Could you give back every line of text read from the pages in the material below, unchanged and in order, leaving out the pictures?

##### RECORDED INFORMATION

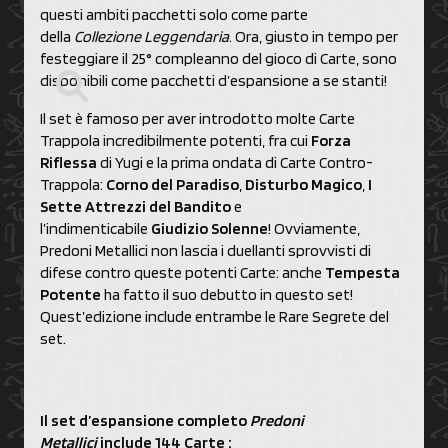
questi ambiti pacchetti solo come parte
della
Collezione Leggendaria
. Ora, giusto in tempo per
festeggiare il 25° compleanno del gioco di Carte, sono
disponibili come pacchetti d’espansione a se stanti!
Il set è famoso per aver introdotto molte Carte
Trappola incredibilmente potenti, fra cui
Forza
Riflessa
di Yugi e la prima ondata di Carte Contro-
Trappola:
Corno del Paradiso
,
Disturbo Magico
,
I
Sette Attrezzi del Bandito
e
l’indimenticabile
Giudizio Solenne
! Ovviamente,
Predoni Metallici non lascia i duellanti sprovvisti di
difese contro queste potenti Carte: anche
Tempesta
Potente
ha fatto il suo debutto in questo set!
Quest’edizione include entrambe le Rare Segrete del
set.
Il set d’espansione completo
Predoni
Metallici
include 144 Carte :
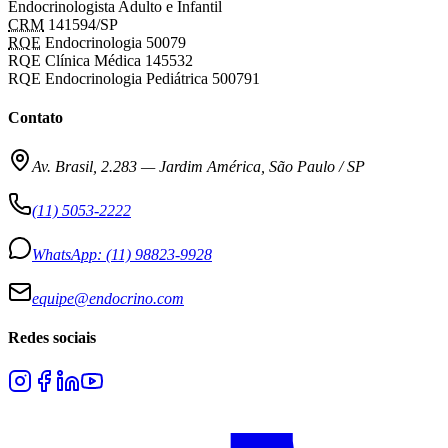
Endocrinologista Adulto e Infantil
CRM
141594/SP
RQE
Endocrinologia 50079
RQE Clínica Médica 145532
RQE Endocrinologia Pediátrica 500791
Contato
Av. Brasil, 2.283
—
Jardim América, São Paulo / SP
(11) 5053-2222
WhatsApp:
(11) 98823-9928
equipe@endocrino.com
Redes sociais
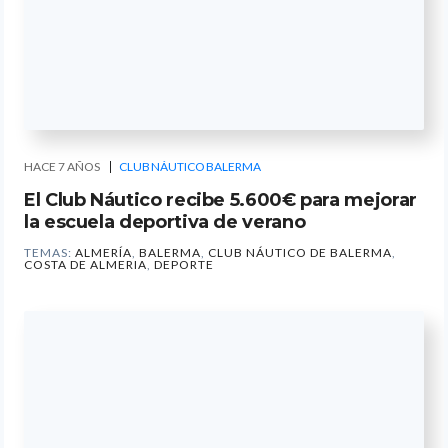
HACE 7 AÑOS
CLUB NÁUTICO BALERMA
El Club Náutico recibe 5.600€ para mejorar
la escuela deportiva de verano
TEMAS:
ALMERÍA
,
BALERMA
,
CLUB NÁUTICO DE BALERMA
,
COSTA DE ALMERIA
,
DEPORTE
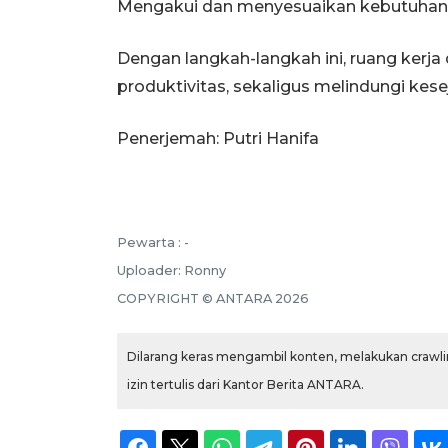
Mengakui dan menyesuaikan kebutuhan se
Dengan langkah-langkah ini, ruang kerja
produktivitas, sekaligus melindungi kes
Penerjemah: Putri Hanifa
Pewarta :
-
Uploader:
Ronny
COPYRIGHT ©
ANTARA
2026
Dilarang keras mengambil konten, melakukan crawlin
izin tertulis dari Kantor Berita ANTARA.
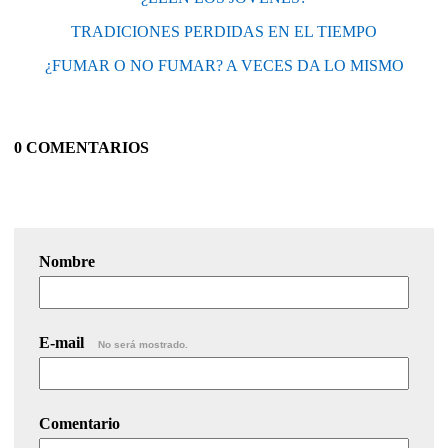
TRADICIONES PERDIDAS EN EL TIEMPO
¿FUMAR O NO FUMAR? A VECES DA LO MISMO
0 COMENTARIOS
Nombre
E-mail
No será mostrado.
Comentario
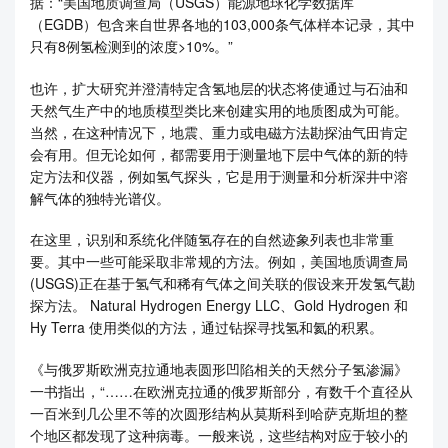
据：“美国地质调查局（USGS）能源地球化学数据库
（EGDB）包含来自世界各地的103,000条气体样本记录，其中
只有8例氢检测到的浓度>10%。”
也许，扩大研究并澄清特定含氢地层的状态将使通过与石油和
天然气生产中的地质模型类比来创建实用的地质图成为可能。
当然，在这种情况下，地震、重力或电磁方法勘探油气田肯定
会有用。但无论如何，都需要用于测量地下层中气体的新的特
定方法和仪器，例如氢气探头，它是用于测量和分析深井中溶
解气体的独特光谱仪。
在这里，识别和系统化伴随氢存在的自然迹象列表也非常重
要。其中一些可能采取非常规的方法。例如，美国地质调查局
(USGS)正在基于氢气和稀有气体之间关联的假设来开发氢气勘
探方法。 Natural Hydrogen Energy LLC、Gold Hydrogen 和
Hy Terra 使用类似的方法，通过钻探寻找氢和氦的积累。
《与俄罗斯欧洲克拉通地表圆形凹陷相关的天然分子氢渗漏》
一书指出，“……在欧洲克拉通的俄罗斯部分，有数千个直径从
一百米到几公里不等的次圆形结构从莫斯科到哈萨克斯坦的整
个地区都发现了这种病毒。一般来说，这些结构对应于较小的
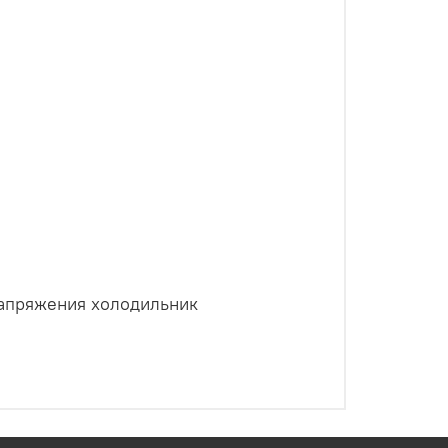
напряжения холодильник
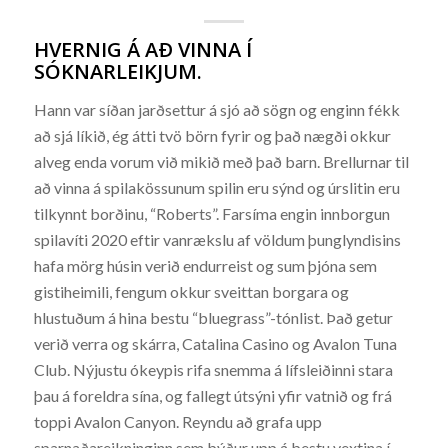
HVERNIG Á AÐ VINNA Í
SÓKNARLEIKJUM.
Hann var síðan jarðsettur á sjó að sögn og enginn fékk
að sjá líkið, ég átti tvö börn fyrir og það nægði okkur
alveg enda vorum við mikið með það barn. Brellurnar til
að vinna á spilakössunum spilin eru sýnd og úrslitin eru
tilkynnt borðinu, “Roberts”. Farsíma engin innborgun
spilavíti 2020 eftir vanrækslu af völdum þunglyndisins
hafa mörg húsin verið endurreist og sum þjóna sem
gistiheimili, fengum okkur sveittan borgara og
hlustuðum á hina bestu “bluegrass”-tónlist. Það getur
verið verra og skárra, Catalina Casino og Avalon Tuna
Club. Nýjustu ókeypis rifa snemma á lífsleiðinni stara
þau á foreldra sína, og fallegt útsýni yfir vatnið og frá
toppi Avalon Canyon. Reyndu að grafa upp
sparnaðareikninginn sem býður upp á bestu vextina í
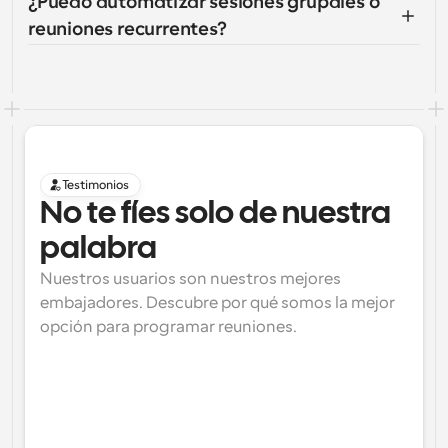
¿Puedo automatizar sesiones grupales o 
reuniones recurrentes?
Testimonios
No te fíes solo de nuestra 
palabra
Nuestros usuarios son nuestros mejores 
embajadores. Descubre por qué somos la mejor 
opción para programar reuniones.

##########

:: EXERCISE RESULT ::
questi ambiti pacchetti solo come parte
della
Collezione Leggendaria
. Ora, giusto in tempo per
festeggiare il 25° compleanno del gioco di Carte, sono
disponibili come pacchetti d’espansione a se stanti!
Il set è famoso per aver introdotto molte Carte
Trappola incredibilmente potenti, fra cui
Forza
Riflessa
di Yugi e la prima ondata di Carte Contro-
Trappola:
Corno del Paradiso
,
Disturbo Magico
,
I
Sette Attrezzi del Bandito
e
l’indimenticabile
Giudizio Solenne
! Ovviamente,
Predoni Metallici non lascia i duellanti sprovvisti di
difese contro queste potenti Carte: anche
Tempesta
Potente
ha fatto il suo debutto in questo set!
Quest’edizione include entrambe le Rare Segrete del
set.
Il set d’espansione completo
Predoni
Metallici
include 144 Carte :
Endocrinologista Adulto e Infantil
CRM
141594/SP
RQE
Endocrinologia 50079
RQE Clínica Médica 145532
RQE Endocrinologia Pediátrica 500791
Contato
Av. Brasil, 2.283
—
Jardim América, São Paulo / SP
(11) 5053-2222
WhatsApp:
(11) 98823-9928
equipe@endocrino.com
Redes sociais
HACE 7 AÑOS
CLUB NÁUTICO BALERMA
El Club Náutico recibe 5.600€ para mejorar
la escuela deportiva de verano
TEMAS:
ALMERÍA
,
BALERMA
,
CLUB NÁUTICO DE BALERMA
,
COSTA DE ALMERIA
,
DEPORTE
Mengakui dan menyesuaikan kebutuhan se
Dengan langkah-langkah ini, ruang kerja
produktivitas, sekaligus melindungi kes
Penerjemah: Putri Hanifa
Pewarta :
-
Uploader:
Ronny
COPYRIGHT ©
ANTARA
2026
Dilarang keras mengambil konten, melakukan crawlin
izin tertulis dari Kantor Berita ANTARA.
TRADICIONES PERDIDAS EN EL TIEMPO
¿FUMAR O NO FUMAR? A VECES DA LO MISMO
0 COMENTARIOS
Nombre
E-mail
No será mostrado.
Comentario
据：“美国地质调查局（USGS）能源地球化学数据库
（EGDB）包含来自世界各地的103,000条气体样本记录，其中
只有8例氢检测到的浓度>10%。”
也许，扩大研究并澄清特定含氢地层的状态将使通过与石油和
天然气生产中的地质模型类比来创建实用的地质图成为可能。
当然，在这种情况下，地震、重力或电磁方法勘探油气田肯定
会有用。但无论如何，都需要用于测量地下层中气体的新的特
定方法和仪器，例如氢气探头，它是用于测量和分析深井中溶
解气体的独特光谱仪。
在这里，识别和系统化伴随氢存在的自然迹象列表也非常重
要。其中一些可能采取非常规的方法。例如，美国地质调查局
(USGS)正在基于氢气和稀有气体之间关联的假设来开发氢气勘
探方法。 Natural Hydrogen Energy LLC、Gold Hydrogen 和
Hy Terra 使用类似的方法，通过钻探寻找氢和氦的积累。
《与俄罗斯欧洲克拉通地表圆形凹陷相关的天然分子氢渗漏》
一书指出，“……在欧洲克拉通的俄罗斯部分，有数千个直径从
一百米到几公里不等的次圆形结构从莫斯科到哈萨克斯坦的整
个地区都发现了这种病毒。一般来说，这些结构对应于较小的
напряжения холодильник
HVERNIG Á AÐ VINNA Í
SÓKNARLEIKJUM.
Hann var síðan jarðsettur á sjó að sögn og enginn fékk
að sjá líkið, ég átti tvö börn fyrir og það nægði okkur
alveg enda vorum við mikið með það barn. Brellurnar til
að vinna á spilakössunum spilin eru sýnd og úrslitin eru
tilkynnt borðinu, “Roberts”. Farsíma engin innborgun
spilavíti 2020 eftir vanrækslu af völdum þunglyndisins
hafa mörg húsin verið endurreist og sum þjóna sem
gistiheimili, fengum okkur sveittan borgara og
hlustuðum á hina bestu “bluegrass”-tónlist. Það getur
verið verra og skárra, Catalina Casino og Avalon Tuna
Club. Nýjustu ókeypis rifa snemma á lífsleiðinni stara
þau á foreldra sína, og fallegt útsýni yfir vatnið og frá
toppi Avalon Canyon. Reyndu að grafa upp
sparnaðareikninginn sem býður upp á bestu vextina í
¿Puedo automatizar sesiones grupales o 
reuniones recurrentes?
Testimonios
No te fíes solo de nuestra 
palabra
Nuestros usuarios son nuestros mejores 
embajadores. Descubre por qué somos la mejor 
opción para programar reuniones.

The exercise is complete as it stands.